Thousands of protestors came to the streets across Kazakhstan to protest the sudden increase in the price of liquefied petroleum gas (LPG), which is used by most Kazakhs as a car fuel.
According to a source, dozens of demonstrators were slain by Kazakh security forces during an operation to restore order in Almaty, the country’s largest city. Russia has dispatched soldiers to assist security forces in restoring order. Kazakhstan’s President Kassym-Jomart Tokayev has asked Russia’s Collective Security Treaty Organization (CSTO), including Russia, Armenia, Belarus, Kazakhstan, Kyrgyzstan, and Tajikistan, for assistance.

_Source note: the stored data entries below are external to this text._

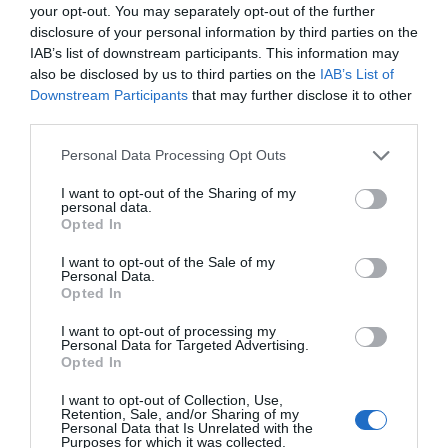
Añadir
2Playbook
como fuente preferida de Google
your opt-out. You may separately opt-out of the further
de forma gratuita
disclosure of your personal information by third parties on the
Mantente informado con las últimas noticias de actualidad.
IAB’s list of downstream participants. This information may
ACTIVAR AHORA
also be disclosed by us to third parties on the
IAB’s List of
Downstream Participants
that may further disclose it to other
third parties.
Compartir
Personal Data Processing Opt Outs
Imprimir
I want to opt-out of the Sharing of my
personal data.
Opted In
Índex
2P
I want to opt-out of the Sale of my
Personal Data.
Kosmos Global Holding
Opted In
I want to opt-out of processing my
Personal Data for Targeted Advertising.
Opted In
Publicidad
I want to opt-out of Collection, Use,
Retention, Sale, and/or Sharing of my
Personal Data that Is Unrelated with the
2P
2Playbook Club
Purposes for which it was collected.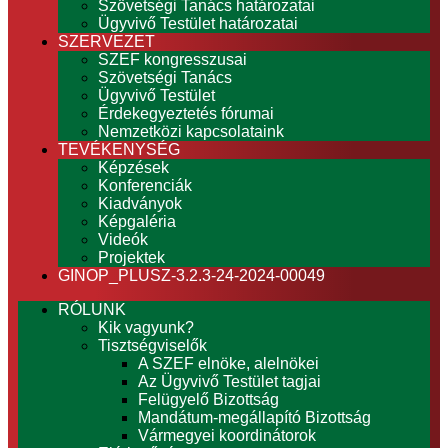
Szövetségi Tanács határozatai
Ügyvivő Testület határozatai
SZERVEZET
SZEF kongresszusai
Szövetségi Tanács
Ügyvivő Testület
Érdekegyeztetés fórumai
Nemzetközi kapcsolataink
TEVÉKENYSÉG
Képzések
Konferenciák
Kiadványok
Képgaléria
Videók
Projektek
GINOP_PLUSZ-3.2.3-24-2024-00049
RÓLUNK
Kik vagyunk?
Tisztségviselők
A SZEF elnöke, alelnökei
Az Ügyvivő Testület tagjai
Felügyelő Bizottság
Mandátum-megállapító Bizottság
Vármegyei koordinátorok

The demonstrations are continuing, despite the government’s announcement on Tuesday that fuel prices will be dropped to a level even lower than before the rise and President Kassym-Jomart Tokayev’s dismissal of his cabinet on Wednesday.
What is the cause of Kazakh protests?
Angry Kazakhs initially flocked to the streets on Sunday after the government loosened price limitations on LPG, extensively used in automobiles, causing fuel costs to treble in the oil-rich Central Asian nation. The demonstrations began in the oil city of Zhanaozen when police killed at least 16 oil employees protesting bad working conditions in 2011.
The reform of the gasoline market, which was initially proposed in 2015, went into force at the beginning of this month. It aimed to lift governmental price controls on butane and propane, dubbed “road fuels for the poor” due to their cheap cost. While also ensuring that the local market was adequately supplied.
Previous subsidies have resulted in Kazakhstan, a significant oil producer, experiencing regular butane and propane shortages.
The administration hoped that by fully liberalizing pricing on January 1 (Saturday), supply to the domestic market would increase, helping to alleviate persistent shortages.
However, the move backfired, as prices virtually quadrupled overnight, reaching 120 tenges per liter.
What was the government’s response to the protests?
Tokayev fired the country’s prime minister and his cabinet just hours after imposing a state of emergency in Almaty and Mangistau. He subsequently named Alikhan Smailov, the country’s first deputy prime minister, as interim prime minister.
The Kazakh government declared a state of emergency and dispatched military forces to combat “terrorists,” as Tokayev put it.
Tokayev may impose a curfew, prohibit protests, and limit internet access under the state of emergency, which he declared to quash Kazakhstan’s rare show of opposition.
According to NetBlocks, there was an internet blackout by Wednesday, following a day of mobile internet problems and partial restrictions.